Yerel halk masrafın küçük bir kısmı karşılığında (ve tek bir koruyucuya gerek olmadan) projelerin birçoğunu gerçekleştirebilecek kapasitede ama işe alınmıyorlar. Sivil ve askerî sorun çözücüler, yardım edecekleri halktan kopuklar. Birbirleriyle iletişim halindeler ama Afganlarla değil –söz konusu Afganlar İngilizce bilen seçkinlere dahil değilse-. Geçtiğimiz günlerde görüştüğüm bir Avrupalı parlamenterin dediği gibi, "Güzel fikirlerimiz var; eksik olan tek şey bizzat Afganlılar".

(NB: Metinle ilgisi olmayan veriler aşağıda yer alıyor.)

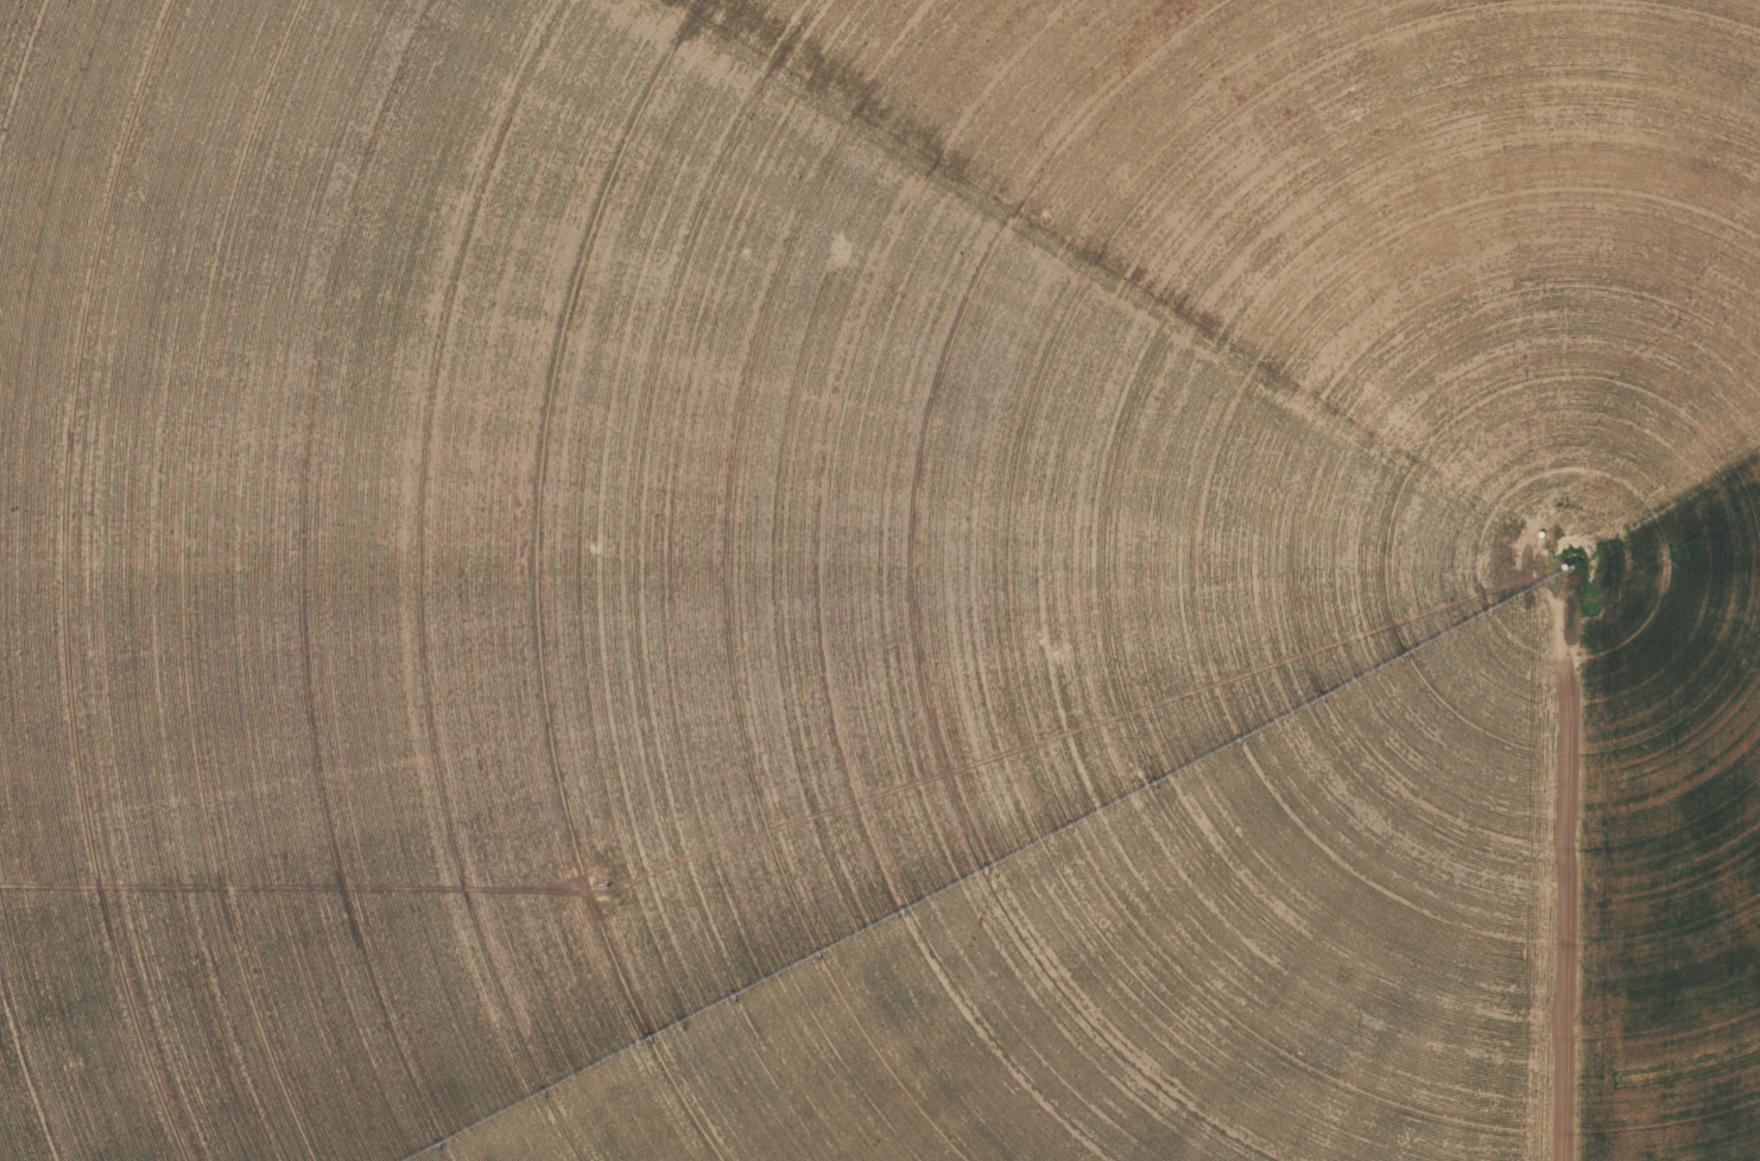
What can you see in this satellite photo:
crop: (880, 580)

Afganlıların, Batılıların ülkedeki rolünü açıkça eleştirmeye başlamaları yıllar aldı. Eleştirinin uluslararası hayırseverlerin cesaretini kıracağı korkusu sessiz kalmanın önemli sebeplerindendi. Ayrıca cumhurbaşkanı adayı Ramazan Başardost gibi sesini yükseltenler, Batılıları düşman etmeye cüret ettikleri için cezalandırıldı.

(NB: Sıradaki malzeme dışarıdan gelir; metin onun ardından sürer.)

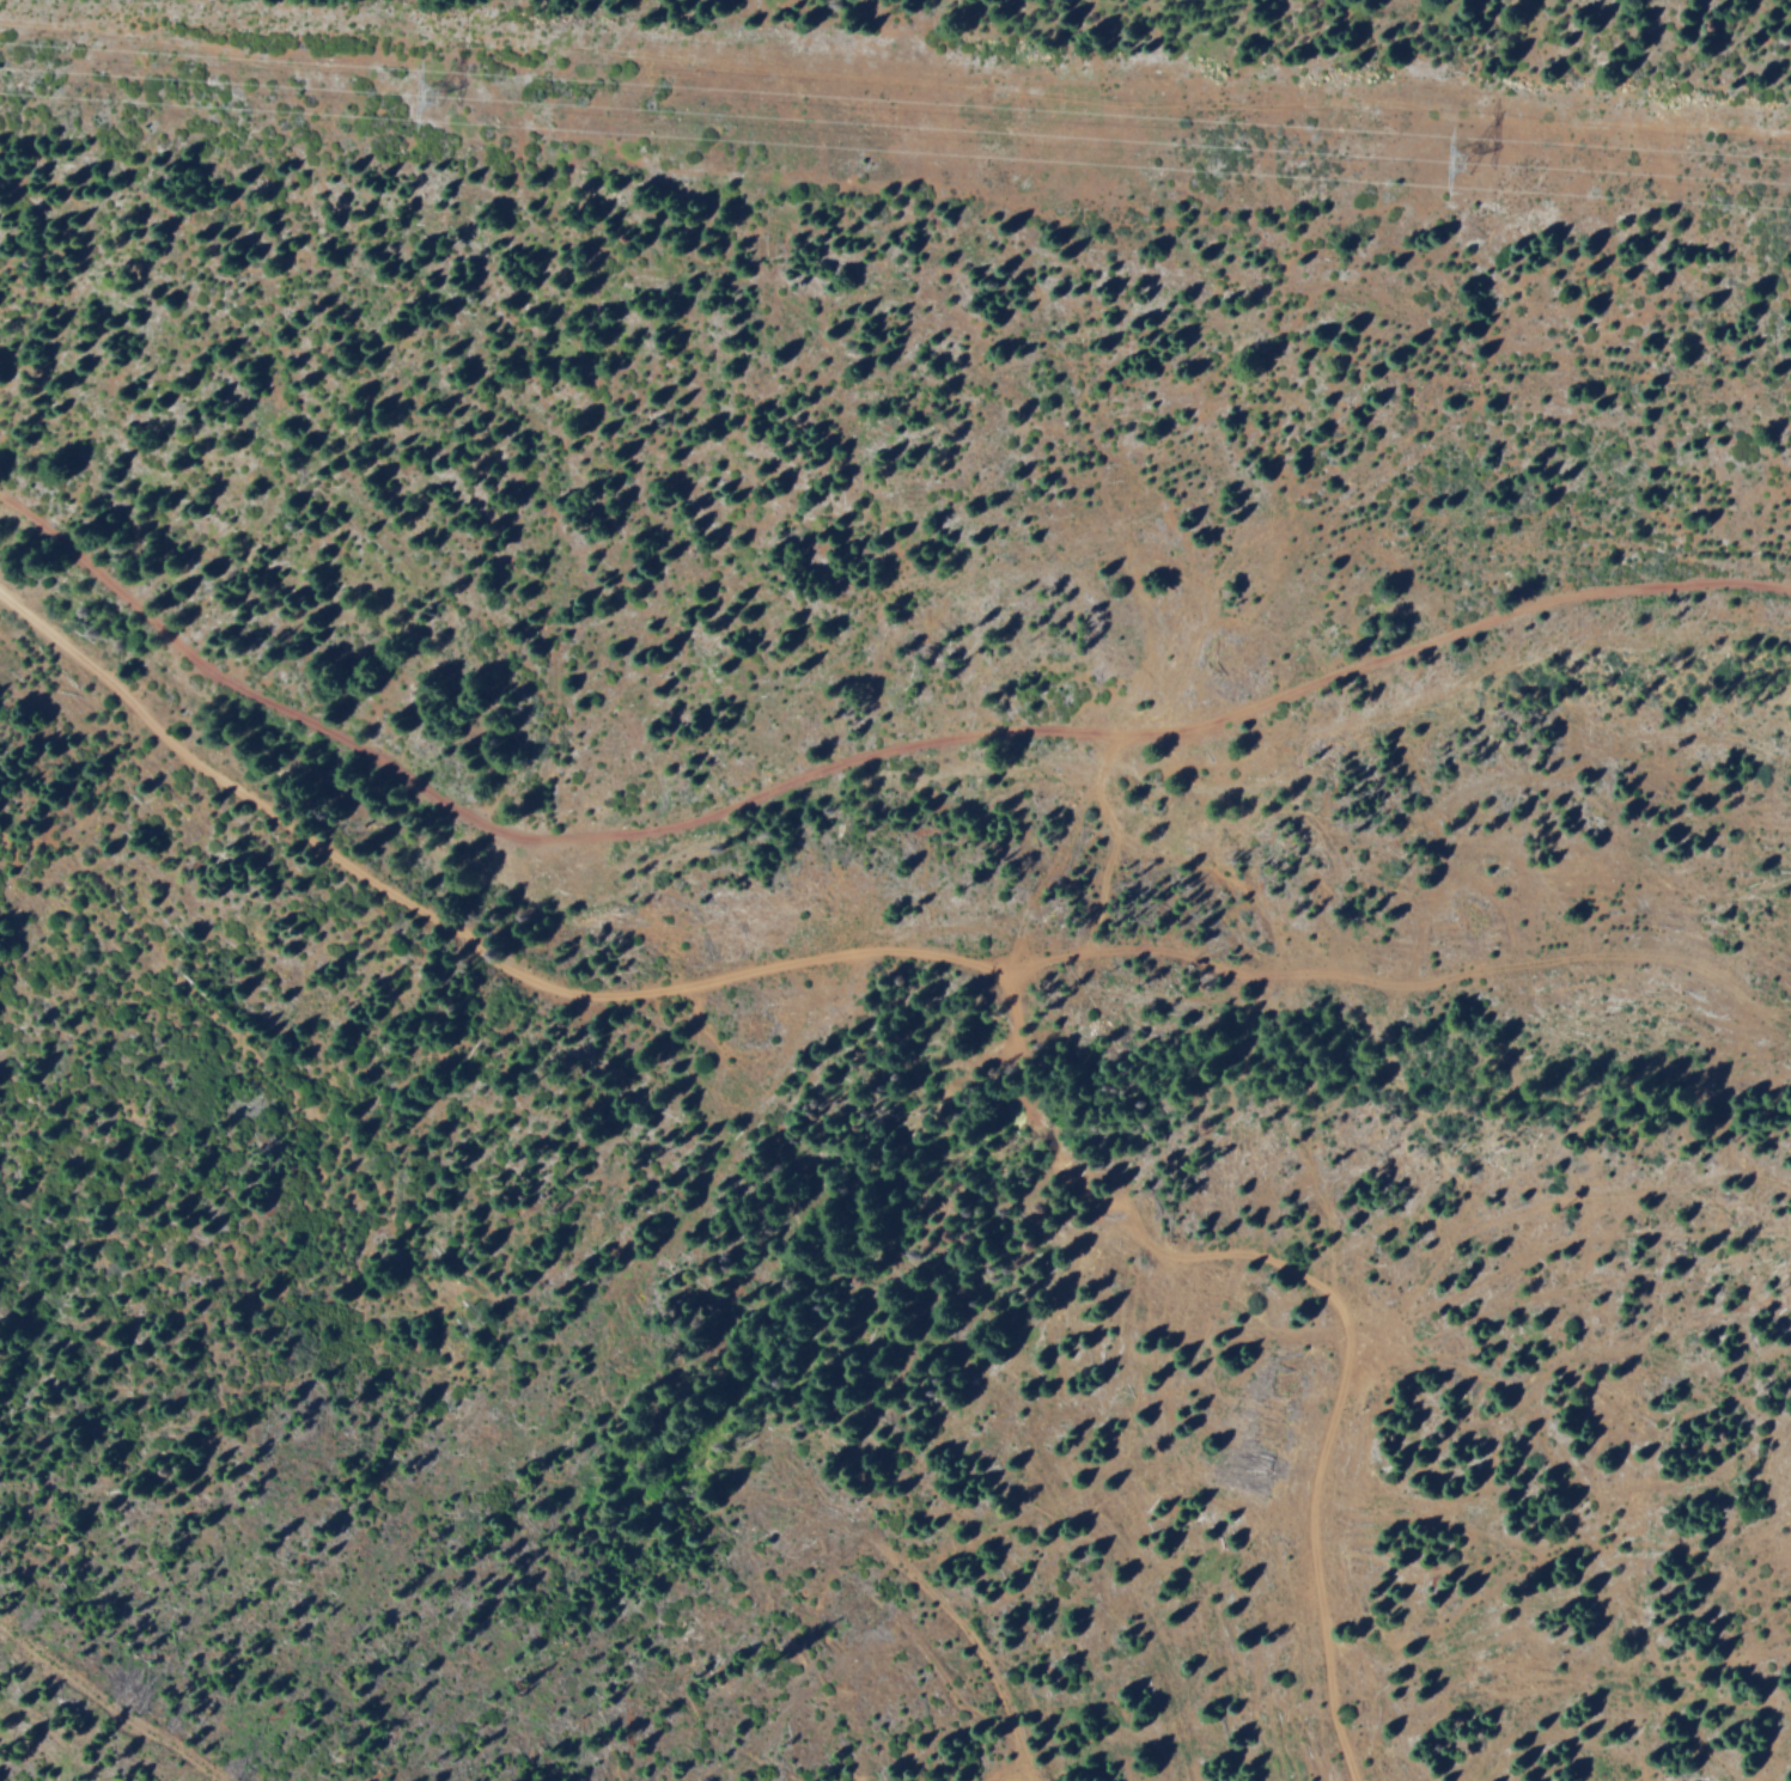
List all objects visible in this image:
power tower: (435, 93)
power tower: (1461, 160)
road: (859, 760)
road: (945, 956)
road: (1375, 978)
road: (966, 1631)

Sorunları örtbas etmeye yönelik komplo, hakikat tabutların içinde evlere gelene kadar devam etti. Afgan halkı, Britanya halkının durum karşısındaki öfkesini ve şaşkınlığını paylaşıyor. Ölen her askerle birlikte, Batı'nın Afganistan'dan elini eteğini çekme ihtimali artıyor. Afganlılar bunun farkında, ama ne yapabilirler ki? Sonuçta dilencilerin hiçbir seçeneği yoktur. Yabancı birlikler Afganistan'a geldiğinde Afgan kamuoyuna dair pek fazla kaygıları yoktu. Zaten gözden düşmüş olan Taliban'a karşı savaşı kazanmak için yedi yılları vardı. Kacaki hidroelektrik barajını onarmak ve haşhaş üreticisi gergin güneyi kazanmak için yedi yıl. 2001'de söz verildiği gibi, milisleri silahsızlandırmak ve savaş suçlularını adaletin önüne getirmek için yedi yıl. Şimdi yedi yıl alarmı devreye girdiğine göre, aynen geldikleri gibi, gitmeye karar verebilirler. Alelacele ve Afganların ne düşündüğü kaygısını, geldiklerindekinden daha fazla gütmeden.